The irony of Rahul Gandhi donning the revolutionary mantle with two left-wing activists, Kanhaiya Kumar and Jignesh Mavani, when his very political existence rests on the feudal notion of dynasty can be overlooked if such forays into radical politics were systemic rather than symbolic.

Exactly how this positioning goes with his “ janau-dhaari Brahmin” avatar or occasionally hopping temples can be gauged easily from the serial defeats that the Congress has faced in recent elections. It comes as no surprise that the structural changes Gandhi has effected in the Congress’s Punjab unit started unravelling at the precise moment when he was rolling down the red carpet for the two radicals before the communist martyr Bhagat Singh’s statue.

Arguably, showing the door to an increasingly unpopular erstwhile Patiala royal, Captain (retd.) Amarinder Singh, and replacing him with a son-of-the-soil Dalit face like Charanjit Singh Channi was meant to fit into the egalitarian politics that the Gandhi scion is at pains to adopt. But that hardly explains the anointment of Navjot Singh Sidhu as the party unit chief in a State that is in the grip of an almost year-long peasants’ movement against corporatisation of agriculture.

Convenient choice

Sidhu, besides being unreliable and capricious, exudes a sense of entitlement. He was a convenient choice in the Congress’s ugly power tussle simply because he was seen as a powerful voice against the “75:25 nexus” between Amarinder Singh and the Badal family that rules the Shiromani Akali Dal (SAD). During his stint as Chief Minister, Singh, who had once been with the Akali Dal, is perceived to have been soft towards the Badals in the allegations of corruption, the drug problem as also the case of police firing against protestors who were agitating on the issue of desecration of the Guru Granth Sahib.

The alleged desecration of Sikh religious scriptures in 2015 during the SAD-BJP rule had sparked outrage in the community. Singh was seen to have literally exonerated the Badals by saying that “Badal did not himself go and tear up the Guru Granth Sahib”.

But if the idea was to adopt a more radical line and align with the agitation on the streets, it is inexplicable why the claims of seasoned leaders, someone like Pratap Singh Bajwa whose impassioned speech against the farm laws in the Rajya Sabha had been a talking point at the beginning of the movement, were ignored. The choice of a confirmed party-hopper like Sidhu has, as Amarinder Singh gleefully exclaimed in his “I told you so” tweet, predictably blown up on the Gandhis’ face.

Sidhu has smeared all decisions taken by Channi as CM as “anti-Punjab” and can be entirely expected to jump ship, especially when the Congress’s chief rival, the Aam Aadmi Party (AAP), is desperately looking for a CM face.

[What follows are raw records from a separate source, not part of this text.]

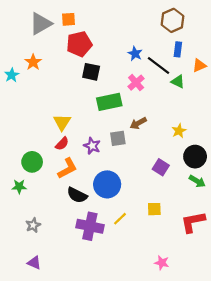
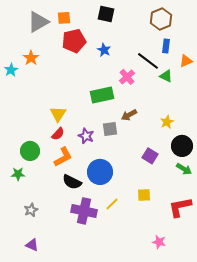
blue star: (135, 54) -> (104, 50), moved
black square: (91, 72) -> (106, 14), moved
pink star: (162, 263) -> (159, 242), moved

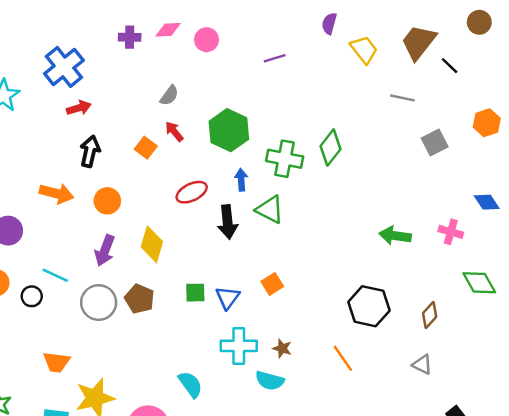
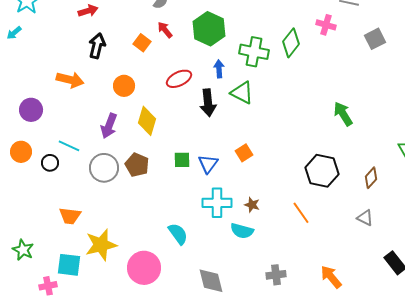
orange circle: (107, 201) -> (124, 86), moved
pink cross: (451, 232) -> (326, 25), moved
green arrow: (395, 236) -> (343, 114), turned 50

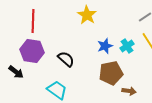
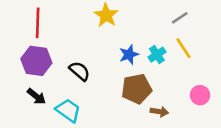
black arrow: (16, 72) -> (36, 96), moved

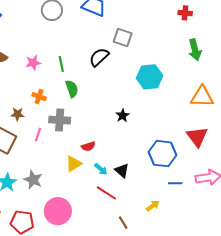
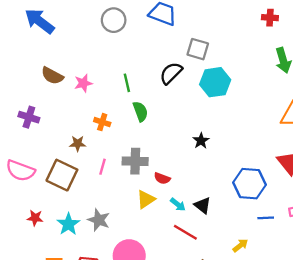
pink star: (33, 63) -> (83, 83), moved
cyan hexagon: (150, 77) -> (215, 82), moved
gray cross: (60, 120) -> (135, 161), moved
red semicircle: (88, 146) -> (162, 178), turned 40

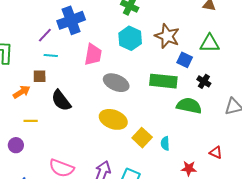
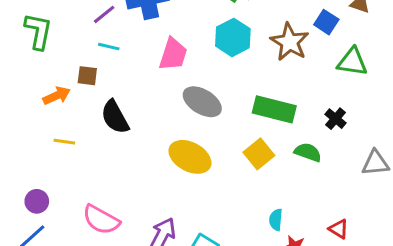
blue square: (185, 60) -> (326, 22), moved
green semicircle: (189, 106) -> (308, 152), size x0.7
yellow square: (142, 138) -> (259, 154), moved
cyan semicircle: (165, 143) -> (276, 220), moved
purple circle: (16, 145) -> (37, 201), moved

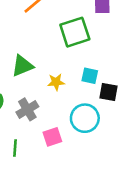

Besides the organisational and structural problems — the confusion arising out of Gandhi’s amateurish refusal to either take over as Congress President or cede ground to someone else (in other words, assume authority with accountability) — the more serious issue is his positioning on issues of political economy. For the Congress, which has followed a pro-reforms, growth-oriented outlook, with an eye on distributive justice and social security programmes, Gandhi’s economic views, often expressed through sudden, terse observations, reflect a definite leftward incline. What is problematic is that this is clearly at variance with the line that his party elders articulate.

Take, for instance, Gandhi’s characterisation of the asset monetisation pipeline as the “total sell-out of the national capital” and that the “PM has sold everything”. Gandhi questioned the measure itself while former Finance Minister P Chidambaram, sitting right next to him, restricted himself to the modalities of the scheme.

“This exercise has been designed without any ex ante criteria. The Government should have spelt out what its criteria were and what its goals were. You don’t embark upon such a big exercise without setting out the criteria and what your goals are,” Chidambaram explained.

While divergence can be explained as part of the internal democracy and “various streams flourish under the Congress umbrella” argument, the question is whether acute contradictions can be sustained. As the goings-on in Punjab signify, Gandhi is clearly deciding on organisational and policy matters. If the Congress wants to be taken seriously, Gandhi’s position needs to be spelt out. He should convene a national session to deliberate on the party’s vision and sort out the organisational chaos.